|
 |
 |
Vakıflar Yasası değişiyor
TBMM Adalet Komisyonunda, Vakıflar Yasa Tasarısı'nı eleştiren CHP'li üyeler, düzenlemenin aynen yasalaşması halinde, ''tehlikeli sonuçlar doğuracağını'' ileri sürdü.
Tasarı üzerinde görüşlerini dile getiren CHP Malatya Milletvekili Muharrem Kılıç, ''Bu düzenleme, Osmanlı'ya özlem mi? Türkiye, sosyal devlet olmaktan vazgeçiyor mu? Osmanlı'daki gibi iç dış ve adli meseleler dışındaki hizmetleri vakıflara mı bırakacağız?'' diye sordu.

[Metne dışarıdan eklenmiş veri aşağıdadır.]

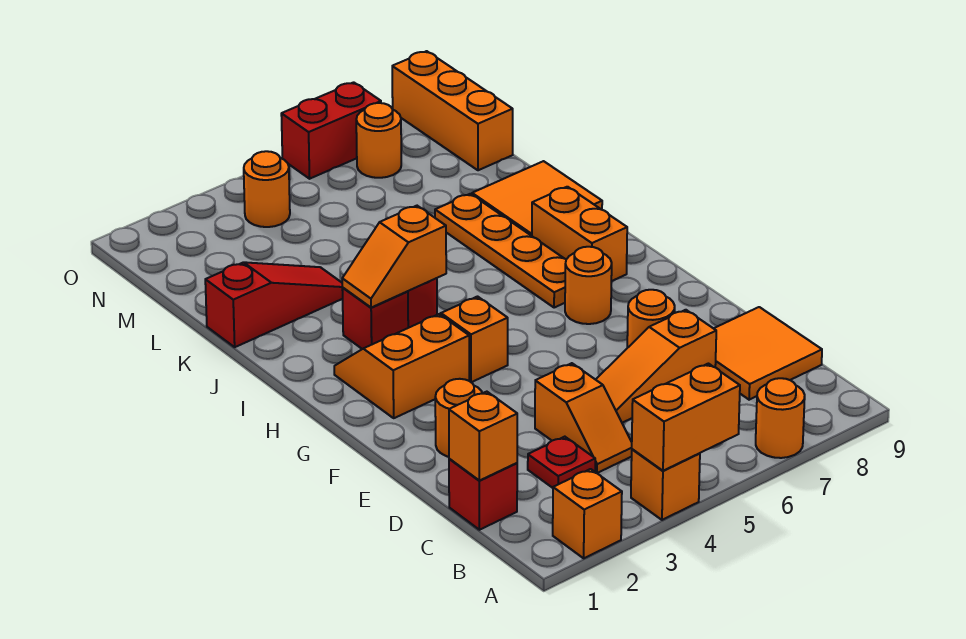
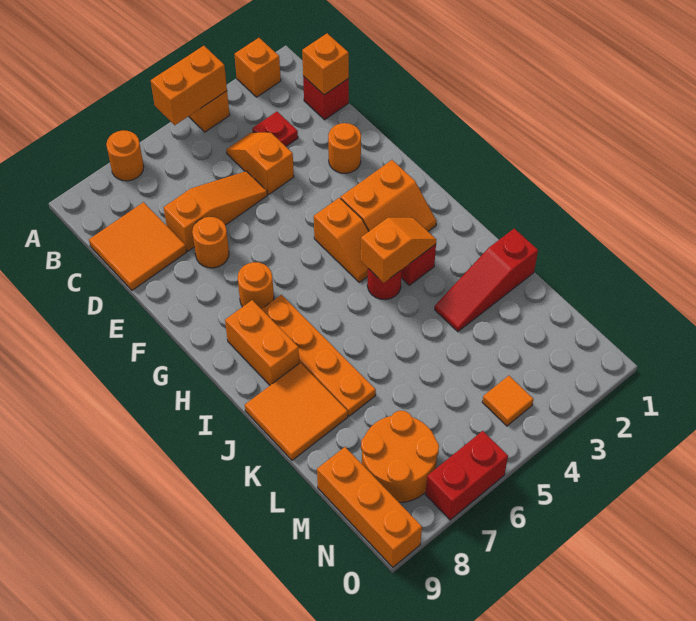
orange round brick N4 level 1 -> orange tile N4 level 1
orange round brick N7 level 1 -> orange round brick M7:N8 level 1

Yapılacak düzenlemeyle, yabancıların mal edinmesinin önünde hiçbir sınırlama olmayacağını, bununla ferdi güç olmaktan çıkıp cemaat gücünü arkasına alan vakıfların nasıl bir noktaya geleceğinin iyi düşünülmesi gerektiğini savunan Kılıç, Türkiye'deki azınlık vakıflarının hiçbir sınırlama olmadan mülk edinmesi ve ticaret yapmasının mümkün olacağını kaydetti.

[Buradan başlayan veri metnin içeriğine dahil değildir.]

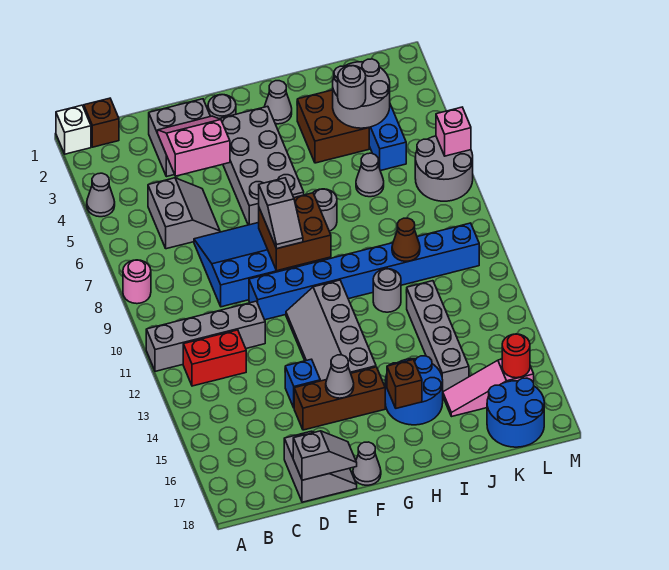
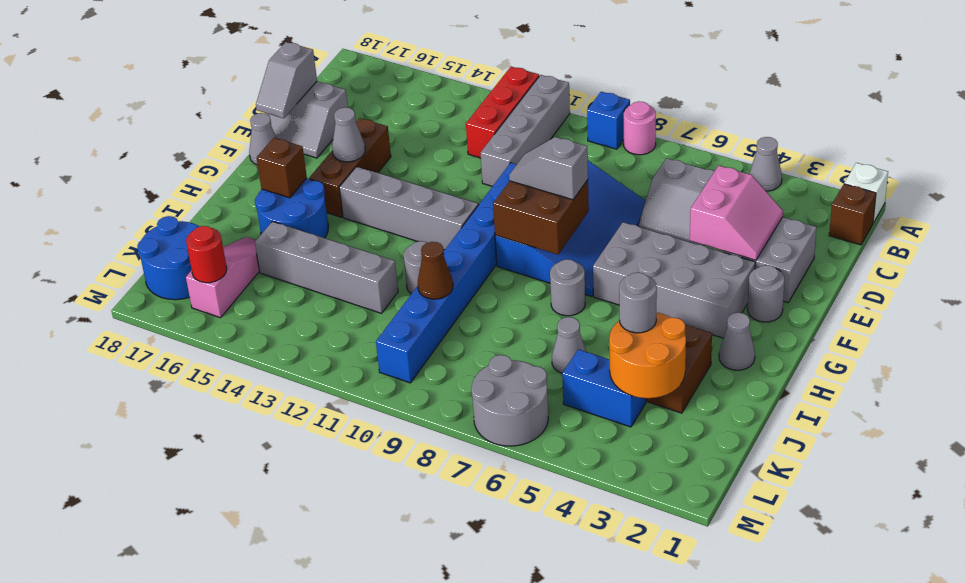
red brick B12:C12 level 1 -> red brick A12:C12 level 1
blue brick E14 level 1 -> blue brick A9 level 1
grey round brick J3:K4 level 2 -> orange round brick J3:K4 level 2
pink brick M6 level 2 -> none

Bunun hassas bir konu olduğunu vurgulayan Kılıç, ''Bu tasarıyı incelerken, 'Acaba biz bir savaş mı kaybettik' hissine kapıldım. Burası yol geçen hanı mı? Her yabancıya istediği kadar mal edinme hakkı verirsek, bunun sonu nereye varacak'' diye konuştu.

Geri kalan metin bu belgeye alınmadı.